Comment 1 for bug 1948680

Revision history for this message
Giuseppe Petralia (peppepetra) wrote : Re: Removing one ovn-central unit doesn't remove the server from the Southbound cluster

Subscribing field-medium.

This issue can cause major outages when sb and nb clusters can't elect a leader because of stale ovn-central units in the cluster.

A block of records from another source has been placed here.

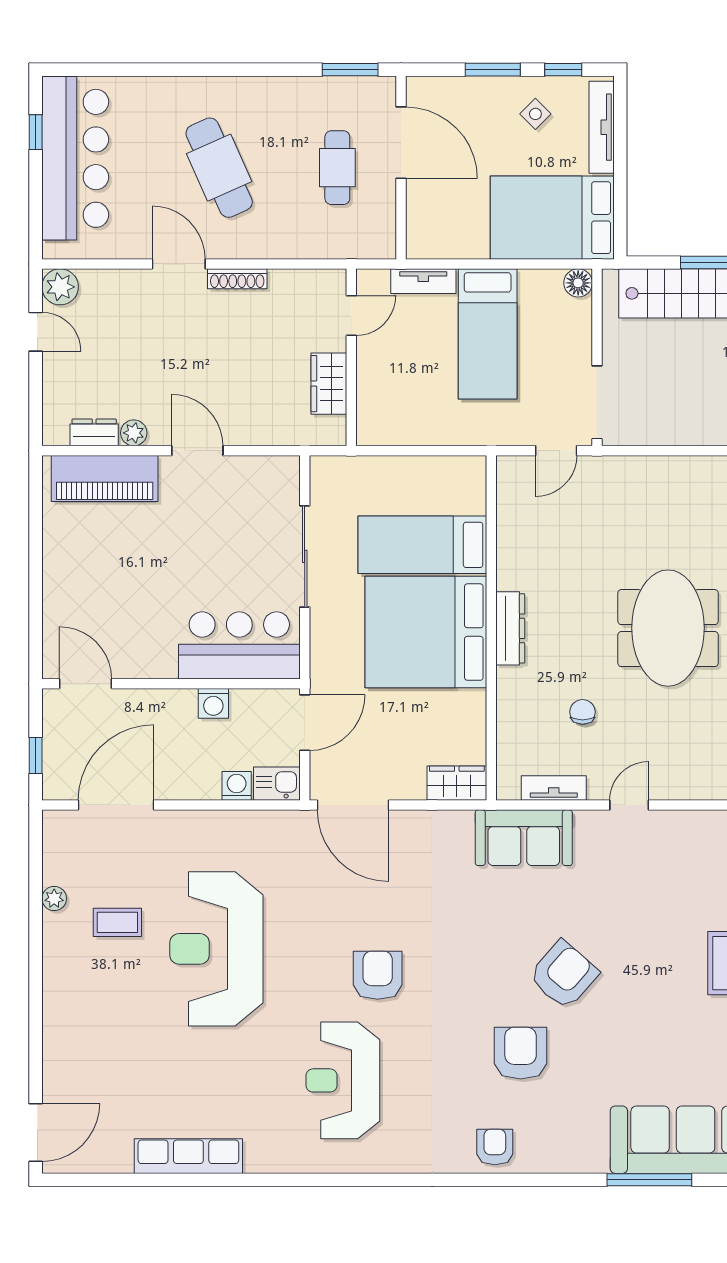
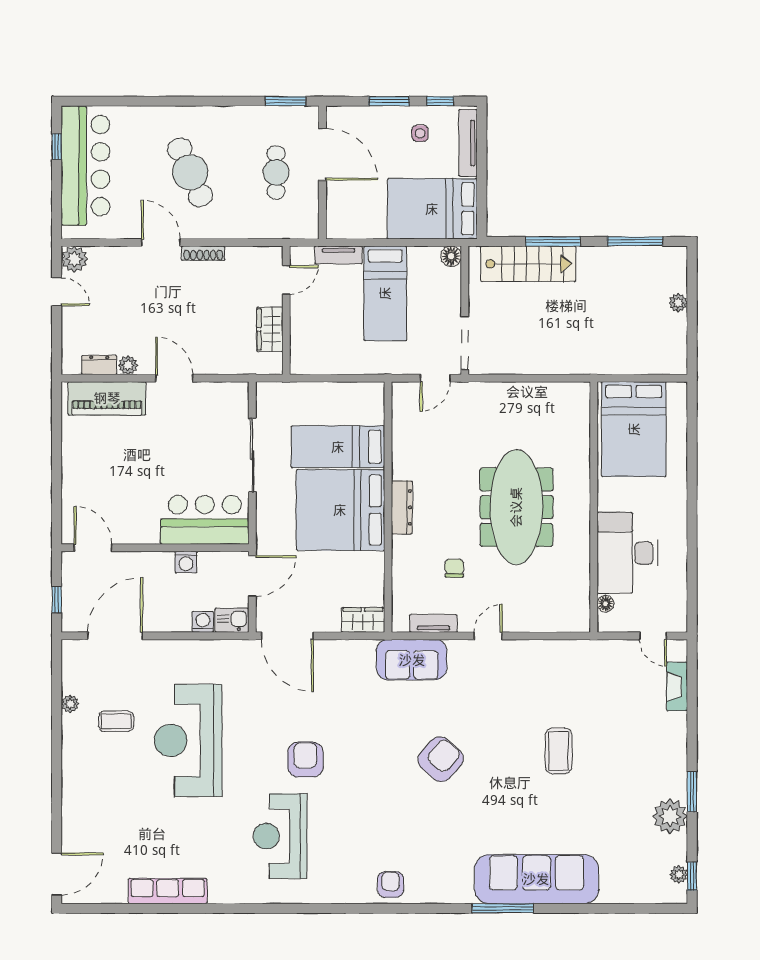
side table: (535, 114) -> (420, 133), turned 45
meeting table: (668, 628) -> (516, 507), width x1.36
armchair: (521, 1053) -> (409, 816), removed

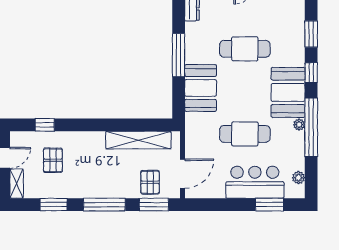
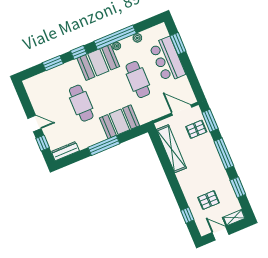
plant: (299, 178) -> (137, 38), moved

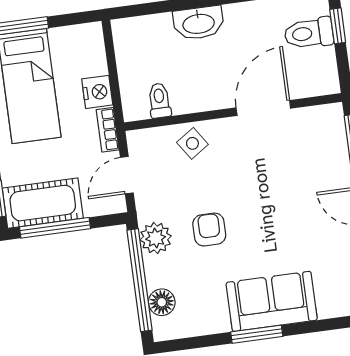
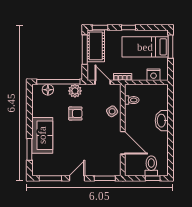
nightstand: (97, 92) -> (154, 75), moved
window: (257, 334) -> (29, 149), moved

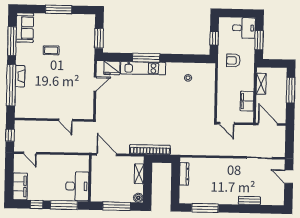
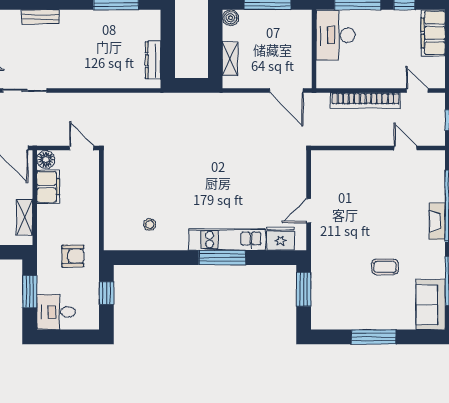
floor lamp: (248, 117) -> (46, 160), added
door: (66, 120) -> (405, 148), moved
bookcase: (150, 150) -> (365, 101), moved

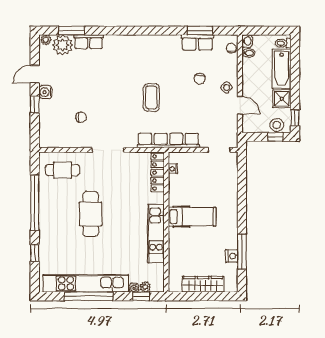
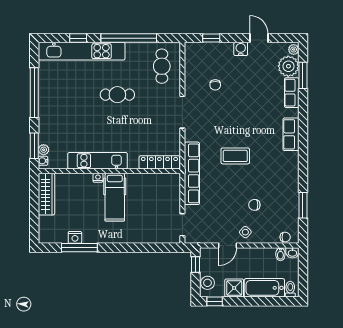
row of seats: (197, 42) -> (291, 134), moved
window: (35, 104) -> (211, 38), moved
window: (275, 137) -> (195, 265), moved
nightstand: (173, 169) -> (98, 178), moved
cafe table: (91, 214) -> (117, 95), width x0.73, depth x0.74
kitchen unit: (86, 283) -> (82, 51), moved, turned 90
wardrobe: (203, 284) -> (46, 194), moved
water cooler: (134, 288) -> (43, 161), moved
window: (141, 296) -> (34, 146), width x1.50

Starting from 3 ovn-central, we had to remove 2 ovn-central (because of hw maintenance) and added two back. We didn't manually cluster/leave. The two raft clusters were unable to elect a leader because both SB and NB had 4 members of which 2 down and the 5th unit could not join the cluster

The 3 left ovn-central were /2 /3 /4

To recreate the clusters we followed these steps:

Recovery steps:

1. stop all units:
juju run-action ovn-central/2 pause --wait
juju run-action ovn-central/3 pause --wait
juju run-action ovn-central/4 pause --wait

2. created standalone on ovn-central/2
# ovsdb-tool cluster-to-standalone /tmp/standalone_ovnsb_db.db /var/lib/ovn/ovnsb_db.db
# ovsdb-tool cluster-to-standalone /tmp/standalone_ovnnb_db.db /var/lib/ovn/ovnnb_db.db

3. create clusters
ovsdb-tool create-cluster /var/lib/ovn/ovnsb_db.db /tmp/standalone_ovnsb_db.db ssl:<ovn-central-2-ip>:6644
ovsdb-tool create-cluster /var/lib/ovn/ovnnb_db.db /tmp/standalone_ovnnb_db.db ssl:<ovn-central-2-ip>:6643

4. Resume ovn-central/2

5. Join cluster from ovn-central/3

ovsdb-tool --cid=<new-sb-cid-took-from-ovn-central-2> join-cluster /var/lib/ovn/ovnsb_db.db OVN_Southbound ssl:<ovn-central-3-ip>:6644 ssl:<ovn-central-2-ip>:6644
ovsdb-tool --cid=<new-nb-cid-took-from-ovn-central-2> join-cluster /var/lib/ovn/ovnnb_db.db OVN_Northbound ssl:<ovn-central-3-ip>:6643 ssl:<ovn-central-2-ip>:6643

6. Resuming /3
juju run-action ovn-central/3 resume --wait

7. Fixing leader-set
juju run -u ovn-central/leader leader-set nb_cid="<new-nb-cid-took-from-ovn-central-2>"
juju run -u ovn-central/leader leader-set sb_cid="<new-sb-cid-took-from-ovn-central-2>"

8. Resuming /4
juju run-action ovn-central/4 resume --wait